## ACTION ITEM:
Where the records below have a line with "patienten", that line is to be copied.

── DATA ──

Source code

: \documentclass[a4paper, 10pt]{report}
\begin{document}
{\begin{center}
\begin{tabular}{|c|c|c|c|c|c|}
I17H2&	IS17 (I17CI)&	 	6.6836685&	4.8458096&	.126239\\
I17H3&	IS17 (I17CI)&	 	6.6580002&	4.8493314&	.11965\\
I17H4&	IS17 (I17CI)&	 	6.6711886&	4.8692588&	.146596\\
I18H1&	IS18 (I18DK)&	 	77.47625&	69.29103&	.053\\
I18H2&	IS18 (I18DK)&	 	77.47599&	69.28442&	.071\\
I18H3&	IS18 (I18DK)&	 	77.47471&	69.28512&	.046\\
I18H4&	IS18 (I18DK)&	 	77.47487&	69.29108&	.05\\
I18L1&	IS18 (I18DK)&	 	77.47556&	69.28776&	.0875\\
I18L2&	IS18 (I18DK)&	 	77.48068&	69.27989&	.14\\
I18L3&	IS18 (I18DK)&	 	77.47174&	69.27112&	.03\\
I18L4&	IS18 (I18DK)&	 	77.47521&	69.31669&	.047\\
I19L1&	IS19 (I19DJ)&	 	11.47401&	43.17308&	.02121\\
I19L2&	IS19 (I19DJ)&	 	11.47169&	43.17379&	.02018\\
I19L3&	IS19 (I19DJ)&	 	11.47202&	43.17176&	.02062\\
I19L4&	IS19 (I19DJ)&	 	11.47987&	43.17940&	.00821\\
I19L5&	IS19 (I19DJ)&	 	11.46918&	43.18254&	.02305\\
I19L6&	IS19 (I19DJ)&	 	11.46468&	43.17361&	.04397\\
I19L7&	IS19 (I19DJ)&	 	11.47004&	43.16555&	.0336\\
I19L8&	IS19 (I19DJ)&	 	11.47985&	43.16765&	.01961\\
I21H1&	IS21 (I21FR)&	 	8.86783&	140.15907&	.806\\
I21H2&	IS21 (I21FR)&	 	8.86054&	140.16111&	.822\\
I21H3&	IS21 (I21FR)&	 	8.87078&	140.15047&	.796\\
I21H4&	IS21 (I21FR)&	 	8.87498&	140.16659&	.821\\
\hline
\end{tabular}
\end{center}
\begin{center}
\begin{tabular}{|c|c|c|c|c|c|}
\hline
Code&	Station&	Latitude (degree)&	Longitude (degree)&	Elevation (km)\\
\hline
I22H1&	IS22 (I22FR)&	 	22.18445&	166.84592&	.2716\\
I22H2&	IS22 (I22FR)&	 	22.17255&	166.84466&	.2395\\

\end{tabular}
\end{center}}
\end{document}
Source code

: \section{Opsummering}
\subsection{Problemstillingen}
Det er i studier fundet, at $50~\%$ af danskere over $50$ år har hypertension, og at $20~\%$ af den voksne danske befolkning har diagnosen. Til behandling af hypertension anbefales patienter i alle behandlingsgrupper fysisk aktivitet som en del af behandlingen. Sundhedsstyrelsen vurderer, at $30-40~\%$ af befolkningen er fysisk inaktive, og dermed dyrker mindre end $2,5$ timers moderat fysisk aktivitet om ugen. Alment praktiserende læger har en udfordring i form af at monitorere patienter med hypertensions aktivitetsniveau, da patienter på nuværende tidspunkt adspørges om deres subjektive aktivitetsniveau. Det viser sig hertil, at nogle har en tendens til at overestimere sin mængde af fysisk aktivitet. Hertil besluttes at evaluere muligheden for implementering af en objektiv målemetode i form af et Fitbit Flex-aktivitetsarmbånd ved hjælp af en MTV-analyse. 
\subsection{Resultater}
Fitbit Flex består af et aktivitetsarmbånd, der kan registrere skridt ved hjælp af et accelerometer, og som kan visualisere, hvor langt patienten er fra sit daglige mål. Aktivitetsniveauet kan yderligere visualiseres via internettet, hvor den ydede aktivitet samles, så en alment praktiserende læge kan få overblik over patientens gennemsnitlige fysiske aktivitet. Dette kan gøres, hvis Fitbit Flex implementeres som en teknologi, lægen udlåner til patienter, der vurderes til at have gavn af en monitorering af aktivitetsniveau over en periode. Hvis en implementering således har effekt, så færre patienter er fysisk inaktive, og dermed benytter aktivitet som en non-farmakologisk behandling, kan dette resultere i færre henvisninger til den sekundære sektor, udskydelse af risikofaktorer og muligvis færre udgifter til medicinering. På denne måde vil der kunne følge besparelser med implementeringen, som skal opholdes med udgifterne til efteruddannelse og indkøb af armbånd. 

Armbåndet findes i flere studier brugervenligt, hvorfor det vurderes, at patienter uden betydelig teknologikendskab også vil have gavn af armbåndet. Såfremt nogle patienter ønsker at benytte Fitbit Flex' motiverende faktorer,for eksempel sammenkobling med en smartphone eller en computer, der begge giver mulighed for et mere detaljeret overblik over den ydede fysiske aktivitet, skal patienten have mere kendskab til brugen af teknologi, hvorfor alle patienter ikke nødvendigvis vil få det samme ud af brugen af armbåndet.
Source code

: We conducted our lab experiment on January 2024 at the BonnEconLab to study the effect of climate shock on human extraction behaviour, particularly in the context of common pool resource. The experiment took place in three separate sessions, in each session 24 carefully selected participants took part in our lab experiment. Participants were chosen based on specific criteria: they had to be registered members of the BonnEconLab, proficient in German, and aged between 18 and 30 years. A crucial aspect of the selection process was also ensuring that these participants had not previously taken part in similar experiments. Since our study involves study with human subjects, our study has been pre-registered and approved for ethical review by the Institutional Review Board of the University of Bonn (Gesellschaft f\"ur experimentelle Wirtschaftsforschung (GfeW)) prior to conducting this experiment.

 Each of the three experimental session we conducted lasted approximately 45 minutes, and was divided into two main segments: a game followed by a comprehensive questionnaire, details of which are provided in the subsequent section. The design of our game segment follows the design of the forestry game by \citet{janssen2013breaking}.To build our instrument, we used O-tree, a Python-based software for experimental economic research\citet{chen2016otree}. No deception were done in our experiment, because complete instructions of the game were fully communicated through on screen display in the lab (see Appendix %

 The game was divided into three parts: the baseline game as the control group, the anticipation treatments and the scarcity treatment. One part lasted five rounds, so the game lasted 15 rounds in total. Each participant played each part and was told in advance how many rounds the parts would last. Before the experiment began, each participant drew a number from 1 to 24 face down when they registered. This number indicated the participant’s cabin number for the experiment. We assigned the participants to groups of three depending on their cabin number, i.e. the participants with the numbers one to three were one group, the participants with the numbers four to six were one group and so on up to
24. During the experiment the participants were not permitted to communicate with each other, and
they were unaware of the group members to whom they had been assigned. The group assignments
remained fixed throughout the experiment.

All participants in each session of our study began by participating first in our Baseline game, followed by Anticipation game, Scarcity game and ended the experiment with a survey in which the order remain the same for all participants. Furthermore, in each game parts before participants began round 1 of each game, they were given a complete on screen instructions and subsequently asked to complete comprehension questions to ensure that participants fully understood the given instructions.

───

## EXERCISE ANSWER:
Fitbit Flex består af et aktivitetsarmbånd, der kan registrere skridt ved hjælp af et accelerometer, og som kan visualisere, hvor langt patienten er fra sit daglige mål. Aktivitetsniveauet kan yderligere visualiseres via internettet, hvor den ydede aktivitet samles, så en alment praktiserende læge kan få overblik over patientens gennemsnitlige fysiske aktivitet. Dette kan gøres, hvis Fitbit Flex implementeres som en teknologi, lægen udlåner til patienter, der vurderes til at have gavn af en monitorering af aktivitetsniveau over en periode. Hvis en implementering således har effekt, så færre patienter er fysisk inaktive, og dermed benytter aktivitet som en non-farmakologisk behandling, kan dette resultere i færre henvisninger til den sekundære sektor, udskydelse af risikofaktorer og muligvis færre udgifter til medicinering. På denne måde vil der kunne følge besparelser med implementeringen, som skal opholdes med udgifterne til efteruddannelse og indkøb af armbånd. 
Armbåndet findes i flere studier brugervenligt, hvorfor det vurderes, at patienter uden betydelig teknologikendskab også vil have gavn af armbåndet. Såfremt nogle patienter ønsker at benytte Fitbit Flex' motiverende faktorer,for eksempel sammenkobling med en smartphone eller en computer, der begge giver mulighed for et mere detaljeret overblik over den ydede fysiske aktivitet, skal patienten have mere kendskab til brugen af teknologi, hvorfor alle patienter ikke nødvendigvis vil få det samme ud af brugen af armbåndet.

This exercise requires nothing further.